Prof. Dr. Jens Scholz
Vorstandsvorsitzender, Universitätsklinikum Schleswig-Holstein
- Seit 2021 Vorsitzender des Verbands der Universitätsklinika Deutschlands e. V. (VUD)
- Seit 2015 Vorstandsmitglied des Verbands der Universitätsklinika Deutschlands
- Seit 2009 Vorstandsvorsitzender (CEO) des Universitätsklinikums Schleswig-Holstein
- 2009 Executive MBA, Universität St. Gallen, Schweiz
- Seit 2006 Mitglied der Nationalen Akademie der Wissenschaften Leopoldina
- 2000-2009 Direktor und C4-Professor, Klinik für Anästhesiologie und Operative Intensivmedizin, Universitätsklinikum Schleswig-Holstein, Christian-Albrechts-Universität zu Kiel
- 1996-2000 C3-Professor für Anästhesiologie, Universitätsklinikum Hamburg-Eppendorf
Drei Fragen an Prof. Dr. Jens Scholz
Wo stehen die deutschen Universitätskliniken bei der Digitalisierung?
Mit dem Krankenhauszukunftsgesetz wurden 4,3 Mrd. Euro für die Digitalisierung der Krankenhäuser bereitgestellt. Parallel dazu gibt es eine sogenannte Reifegradmessung, die das Konsortium „Digitalradar“ durchführt. Bei deren ersten Analyse konnten wir sehen, dass die Universitätsklinika im Durchschnitt in allen Analysedimensionen über dem Durchschnitt aller Krankenhäuser lagen. Konkret waren das die Dimensionen: Strukturen und Systeme, Resilienz-Management und Performanz, Organisatorische Steuerung und Datenmanagement, Klinische Prozesse, Informationsaustausch, Telehealth sowie Patientenpartizipation. Die Universitätsklinika liegen also deutschlandweit vorne.
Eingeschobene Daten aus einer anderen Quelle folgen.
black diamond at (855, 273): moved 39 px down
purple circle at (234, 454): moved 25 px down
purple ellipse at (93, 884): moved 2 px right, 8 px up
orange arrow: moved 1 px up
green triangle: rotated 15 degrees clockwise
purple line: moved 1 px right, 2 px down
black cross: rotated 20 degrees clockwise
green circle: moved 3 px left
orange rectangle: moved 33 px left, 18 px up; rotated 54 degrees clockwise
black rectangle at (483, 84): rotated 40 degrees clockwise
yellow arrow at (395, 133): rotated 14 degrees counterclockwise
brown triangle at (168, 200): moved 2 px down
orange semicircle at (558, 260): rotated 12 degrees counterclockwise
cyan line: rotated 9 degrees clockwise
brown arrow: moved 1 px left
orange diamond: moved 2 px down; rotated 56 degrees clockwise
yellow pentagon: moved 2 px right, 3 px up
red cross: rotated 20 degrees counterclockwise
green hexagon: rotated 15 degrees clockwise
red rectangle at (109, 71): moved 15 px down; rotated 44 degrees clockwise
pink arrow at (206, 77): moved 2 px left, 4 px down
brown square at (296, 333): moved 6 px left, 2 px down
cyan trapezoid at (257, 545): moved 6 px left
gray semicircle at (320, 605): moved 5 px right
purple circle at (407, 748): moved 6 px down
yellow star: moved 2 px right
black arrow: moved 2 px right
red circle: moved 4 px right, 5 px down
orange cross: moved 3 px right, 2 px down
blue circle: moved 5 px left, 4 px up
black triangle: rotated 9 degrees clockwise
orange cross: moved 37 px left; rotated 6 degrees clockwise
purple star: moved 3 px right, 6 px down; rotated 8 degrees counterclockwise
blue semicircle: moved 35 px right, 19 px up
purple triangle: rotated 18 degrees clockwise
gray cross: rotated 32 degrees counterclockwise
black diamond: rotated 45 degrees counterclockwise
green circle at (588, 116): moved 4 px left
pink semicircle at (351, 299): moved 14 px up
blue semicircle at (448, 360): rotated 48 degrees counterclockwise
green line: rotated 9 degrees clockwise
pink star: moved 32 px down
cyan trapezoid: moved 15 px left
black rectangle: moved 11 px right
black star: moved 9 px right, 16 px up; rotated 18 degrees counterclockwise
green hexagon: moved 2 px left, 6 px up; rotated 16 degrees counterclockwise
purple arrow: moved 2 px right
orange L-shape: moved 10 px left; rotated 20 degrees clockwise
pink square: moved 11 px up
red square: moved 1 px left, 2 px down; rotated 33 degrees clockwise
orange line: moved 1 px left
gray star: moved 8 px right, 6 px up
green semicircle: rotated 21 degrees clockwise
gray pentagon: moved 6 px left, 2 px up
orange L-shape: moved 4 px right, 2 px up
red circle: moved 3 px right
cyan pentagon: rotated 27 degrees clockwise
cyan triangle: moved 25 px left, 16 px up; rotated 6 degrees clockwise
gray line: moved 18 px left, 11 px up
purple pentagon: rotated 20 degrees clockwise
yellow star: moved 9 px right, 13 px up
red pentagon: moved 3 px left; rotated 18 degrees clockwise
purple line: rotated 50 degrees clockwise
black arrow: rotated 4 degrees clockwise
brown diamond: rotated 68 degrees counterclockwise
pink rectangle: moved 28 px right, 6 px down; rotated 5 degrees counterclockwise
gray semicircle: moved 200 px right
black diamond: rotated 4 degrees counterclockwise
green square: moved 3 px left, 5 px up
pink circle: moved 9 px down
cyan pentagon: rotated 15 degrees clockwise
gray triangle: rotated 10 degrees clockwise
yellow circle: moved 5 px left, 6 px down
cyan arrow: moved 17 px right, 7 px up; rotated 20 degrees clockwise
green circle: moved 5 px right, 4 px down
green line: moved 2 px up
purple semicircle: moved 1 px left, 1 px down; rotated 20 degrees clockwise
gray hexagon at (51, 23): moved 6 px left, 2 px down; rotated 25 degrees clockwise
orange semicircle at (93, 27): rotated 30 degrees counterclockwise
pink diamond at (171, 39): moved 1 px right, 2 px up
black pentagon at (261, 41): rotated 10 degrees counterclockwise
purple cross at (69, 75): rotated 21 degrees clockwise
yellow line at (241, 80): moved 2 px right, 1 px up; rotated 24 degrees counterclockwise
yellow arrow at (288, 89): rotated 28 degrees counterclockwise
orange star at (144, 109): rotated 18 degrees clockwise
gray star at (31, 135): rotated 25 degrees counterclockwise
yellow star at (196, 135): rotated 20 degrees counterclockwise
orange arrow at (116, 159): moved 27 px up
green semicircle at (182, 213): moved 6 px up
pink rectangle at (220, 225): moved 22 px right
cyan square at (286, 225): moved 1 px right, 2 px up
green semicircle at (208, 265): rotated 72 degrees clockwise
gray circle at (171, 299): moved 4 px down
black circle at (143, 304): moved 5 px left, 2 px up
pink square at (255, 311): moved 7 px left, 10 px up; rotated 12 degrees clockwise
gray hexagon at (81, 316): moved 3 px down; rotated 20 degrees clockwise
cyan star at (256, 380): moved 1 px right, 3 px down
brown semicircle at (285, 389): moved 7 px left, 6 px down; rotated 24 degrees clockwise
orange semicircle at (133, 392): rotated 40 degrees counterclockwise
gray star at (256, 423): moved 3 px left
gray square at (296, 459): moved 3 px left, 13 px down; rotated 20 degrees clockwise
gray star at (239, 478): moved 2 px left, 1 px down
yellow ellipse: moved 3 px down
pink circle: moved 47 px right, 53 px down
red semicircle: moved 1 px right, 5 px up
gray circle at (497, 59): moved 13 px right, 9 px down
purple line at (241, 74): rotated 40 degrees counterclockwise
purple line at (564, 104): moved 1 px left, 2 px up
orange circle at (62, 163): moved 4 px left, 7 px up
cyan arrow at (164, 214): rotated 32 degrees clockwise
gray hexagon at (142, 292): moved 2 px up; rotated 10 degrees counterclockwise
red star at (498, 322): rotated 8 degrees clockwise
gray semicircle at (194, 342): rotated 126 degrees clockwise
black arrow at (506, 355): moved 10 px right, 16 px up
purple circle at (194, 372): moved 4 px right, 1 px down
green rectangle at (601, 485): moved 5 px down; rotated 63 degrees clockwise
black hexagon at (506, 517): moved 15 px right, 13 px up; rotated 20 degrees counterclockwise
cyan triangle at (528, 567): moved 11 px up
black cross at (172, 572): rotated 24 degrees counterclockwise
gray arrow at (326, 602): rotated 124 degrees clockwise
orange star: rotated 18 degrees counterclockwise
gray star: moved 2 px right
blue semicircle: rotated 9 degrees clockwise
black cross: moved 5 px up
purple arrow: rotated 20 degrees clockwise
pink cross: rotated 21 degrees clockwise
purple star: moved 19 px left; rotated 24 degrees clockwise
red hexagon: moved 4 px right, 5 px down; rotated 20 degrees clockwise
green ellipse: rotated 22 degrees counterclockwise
Im internationalen Vergleich gibt es aber noch Luft nach oben.
Worum geht es in Zukunft?Die Länder haben ohne Zweifel Defizite bei der Investitionsfinanzierung der Krankenhäuser - manche mehr, andere weniger. Gerade im Bereich IT halte ich daher ein dauerhaftes finanzielles Engagement des Bundes für wichtig. Allerdings müsste das unter anderen Vorzeichen als beim KHZG geschehen. Dort wurde nämlich wieder mit der Gießkanne Geld für alle Krankenhäuser verteilt. Obwohl damals schon klar war, dass wir an einer Strukturbereinigung in der Krankenhauslandschaft nicht vorbeikommen. Derzeit diskutieren wir ja nur noch über das „wie“ der Krankenhausreform, nicht mehr über das „ob“. Da sind Mittel in Häuser geflossen, die in Kürze vom Netz gehen. Das ist volkswirtschaftlicher Unsinn und darf so nicht nochmal passieren. Bei der digitalen Durchdringung müssen diejenigen Häuser voran gehen, die für die Gesundheitsversorgung unverzichtbar sind. Und das sind vor allem die Universitätsklinika - insbesondere auch durch die Leistungen, die sie für andere Krankenhäuser und weitere Leistungserbringer in der Fläche bieten. In der Telemedizin sehen wir das ganz deutlich. Mit dem digitalen Krankenhaus NRW haben zwei Universitätskliniken über Telemedizin bei der Patientenversorgung in peripheren Häusern unterstützt. Das ist wohnortnahe Patientenversorgung unterfüttert mit universitätsmedizinischer Expertise, so dass auch keine übermäßigen Patientenverlegungen notwendig sind. Damit man solche Modelle auch dauerhaft etablieren kann, braucht die Universitätsmedizin aber auch eine Dirigentenfunktion bei der Steuerung von Patienten und stationären Kapazitäten. Das muss mit der Krankenhausreform auf den Weg gebracht werden.
Was sind die Anforderungen für eine übergreifende, integrierte IT-Architektur?Leider wurde der Aufbau der Telematikinfrastruktur als „Datenautobahn“ des deutschen Gesundheitswesens anfangs von den kleinsten Einheiten her gedacht: der niedergelassenen Praxis. Die damit verbundene Pfadabhängigkeit ist hoch. Strukturen, die für den niedergelassenen Bereich entwickelt wurden, sollten dann auf Krankenhäuser übertragen werden, ohne dass den Merkmalen des stationären Sektors hinreichend Rechnung getragen wurde. Wir haben bei den Konnektoren und beim e-Rezept gesehen, dass das nach hinten losgeht. Für eine IT-Architektur des Gesundheitswesens muss man in Zukunft von den großen Einheiten aus hin zu den kleinen Einheiten denken. Die großen sind in der Lage, die kleinen einzubinden - umgekehrt geht das nicht.